== TEXT SEGMENT
Wednesday, May 23, 2018

Reading Fluency Strategies

1. Fast finger:
 Prompt the child to “Read it with a fast finger.” Demonstrate this by having the students read it with their finger while you read it aloud quickly. Then ask the students, “How fast did your finger
move?”

2. Make your eyes do the work.
Get their finger out of the text. What originally helped their eye track the line will now
slow down their reading. It’s time to train their eyes to do the work alone. Say,
“I’m going to read this part to you. Use your eyes to follow the words I read and
then tell me how fast your eyes moved.” Read the passage and ask, “How fast
did your eyes move?”

3. Fluent Shared Reading: Use this one sparingly! Rarely! (It robs
independence). Do a shared reading of the text. While reading, provide a model
of good pace and phrasing.

4. Making words and lines to increase rate
Push words: move a masking card over words in a line of text from left to
right forcing the student’s eyes to stay ahead of the mask.
Push lines: move the masking card over a line of text, top to bottom,
forcing students to keep their eyes ahead of their voice. When the line
disappears, their eyes must be ahead of their voice.
Phrasing

Masking phrases
Use a single copy of the text placed so that every child can lean in and look
off the same page to read. Hold two small cards to mask 2-3 words
together and prompt the student to, “Read it all together.” Read it with
them to provide a correct model for the phrasing. Continue masking and
chorally reading. Then have the students read some phrases without
teacher support. Look for a shift in behavior. In later lessons, increase the
number of words between the masking cards until the students’ phrasing
becomes natural or 5-7 words per phrase.

1. Tape record a student individually reading the guided reading book and have
them rewind and read with it. Direct them to notice fluency. “How did it
sound? What can you change?” Have the student record their reading again
and listen to the change they made.
====
== DATA SHOWN
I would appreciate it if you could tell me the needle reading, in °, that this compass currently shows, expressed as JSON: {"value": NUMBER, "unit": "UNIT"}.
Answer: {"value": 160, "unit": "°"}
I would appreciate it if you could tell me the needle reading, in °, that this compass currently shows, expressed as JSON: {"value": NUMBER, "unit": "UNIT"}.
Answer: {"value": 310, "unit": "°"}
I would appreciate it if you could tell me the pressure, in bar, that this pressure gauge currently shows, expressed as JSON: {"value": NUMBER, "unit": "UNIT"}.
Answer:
====
== DATA SHOWN
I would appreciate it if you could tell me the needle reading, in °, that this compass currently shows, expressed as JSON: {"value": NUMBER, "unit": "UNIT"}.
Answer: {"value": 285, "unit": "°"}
====
**QUESTIONS:**
- a) Summarize the reading fluency strategies in three sentences.
- b) Write out the part of the reading fluency strategies starting at "2. Make your" and ending at "of the mask.".
The items are separate material unrelated to the reading fluency strategies.

**ANSWERS TO THIS EXERCISE:**
- a) To build reading rate, students first read with a fast finger, then take the finger out of the text and follow the words with their eyes alone, and a masking card pushed over words or lines keeps their eyes ahead of their voice. For phrasing, the teacher masks two to three words with small cards and reads them chorally with the students, then increases the words between the cards in later lessons until phrasing becomes natural. Shared reading is to be used only rarely because it robs independence, and a student can also record a reading of the guided reading book, listen for fluency, and record again to hear the change.

- b)
2. Make your eyes do the work.
Get their finger out of the text. What originally helped their eye track the line will now
slow down their reading. It’s time to train their eyes to do the work alone. Say,
“I’m going to read this part to you. Use your eyes to follow the words I read and
then tell me how fast your eyes moved.” Read the passage and ask, “How fast
did your eyes move?”

3. Fluent Shared Reading: Use this one sparingly! Rarely! (It robs
independence). Do a shared reading of the text. While reading, provide a model
of good pace and phrasing.

4. Making words and lines to increase rate
Push words: move a masking card over words in a line of text from left to
right forcing the student’s eyes to stay ahead of the mask.